**TEXT SEGMENT**
+ + + + + + +
# Thanks!, The host that are the most!



## plantbrain (Jan 23, 2004)

I wanted to peprsonally thank all you guys for helping out over the weekend and thank your wives, kids and friends also!

I had a great time and made it back intact. 
Keep growing!

See anyone posting on line near by your neck of the woods, nab them.

Regards, 
Tom Barr


----------



## EcleckticGirl (Jul 26, 2005)

You're very welcome, Tom. I certainly enjoyed hanging out with you all day Sunday.

Thanks again for the reactor.


----------



## MatPat (Mar 22, 2004)

You are more than welcome Tom but I think we should be the ones thanking you! You gave us all some help that is hard to come by at this stage of the planted tank hobby. It's not very often people in our neck of the woods get one on one advice for our tanks! 

The CO2 issue in my 75g is responding very well. The tank was pearling yesterday as it would if I just did a water change. The 5.8 pH is a little scarry given the numbers but it seems to be working so far! I will begin working on the other tanks today...

Thanks for the Elatine 'Yuba' and Utricularia sp you brought along. I think Rob is going to enjoy the Elatine triandra also!


----------



## Rob Tetrazona (Jun 21, 2005)

Not a problem, Tom. I really enjoyed listening to everything you had to say. I think Bitie misses playing with you.

Please jog my memory. For my 75 gallon planted tank, did you recommend mixing 50lbs of Black Turface w/ 50lbs of Black Sand? I want to make sure I get my order right. Thanks!

Matt, thanks for the Elatine triandra. I love new plants...or trying a plant again that I've killed in the past!


----------



## ctmpwrdcamry (May 23, 2005)

Tom,

Your a welcome back anytime. Unfortunatly i was one of the few who was not able to meet you do to the flight mix up, hopefully another time. Thanks for the advice anyway.

Sean


----------
+ + + + + + +
**TASK LIST**
a) Write out the forum thread word for word, starting at "The CO2 issue" and ending at "(Jun 21, 2005)".
b) List the usernames of all posters in the forum thread.
c) According to the forum thread, why was ctmpwrdcamry unable to meet Tom?

[Data entries]
+ + + + + + +
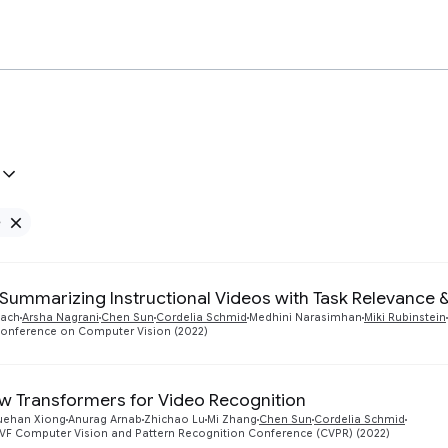
e
Remove Google filter
Summarizing Instructional Videos with Task Relevance 
bach
Arsha Nagrani
Chen Sun
Cordelia Schmid
Medhini Narasimhan
Miki Rubinstein
onference on Computer Vision (2022)
ew Transformers for Video Recognition
uehan Xiong
Anurag Arnab
Zhichao Lu
Mi Zhang
Chen Sun
Cordelia Schmid
CVF Computer Vision and Pattern Recognition Conference (CVPR) (2022)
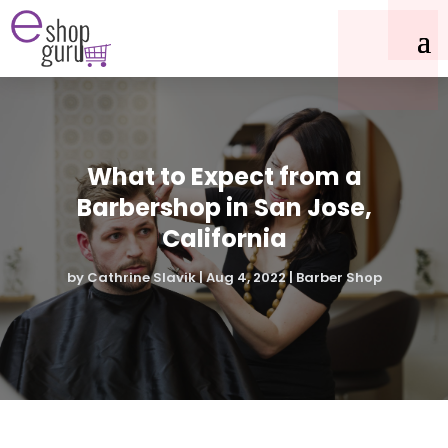
What to Expect from a
Barbershop in San Jose,
California
by
Cathrine Slavik
|
Aug 4, 2022
|
Barber Shop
+ + + + + + +
**ANSWERS**
a)
The CO2 issue in my 75g is responding very well. The tank was pearling yesterday as it would if I just did a water change. The 5.8 pH is a little scarry given the numbers but it seems to be working so far! I will begin working on the other tanks today...

Thanks for the Elatine 'Yuba' and Utricularia sp you brought along. I think Rob is going to enjoy the Elatine triandra also!


----------



## Rob Tetrazona (Jun 21, 2005)

b) plantbrain, EcleckticGirl, MatPat, Rob Tetrazona, ctmpwrdcamry

c) A flight mix-up prevented the meeting.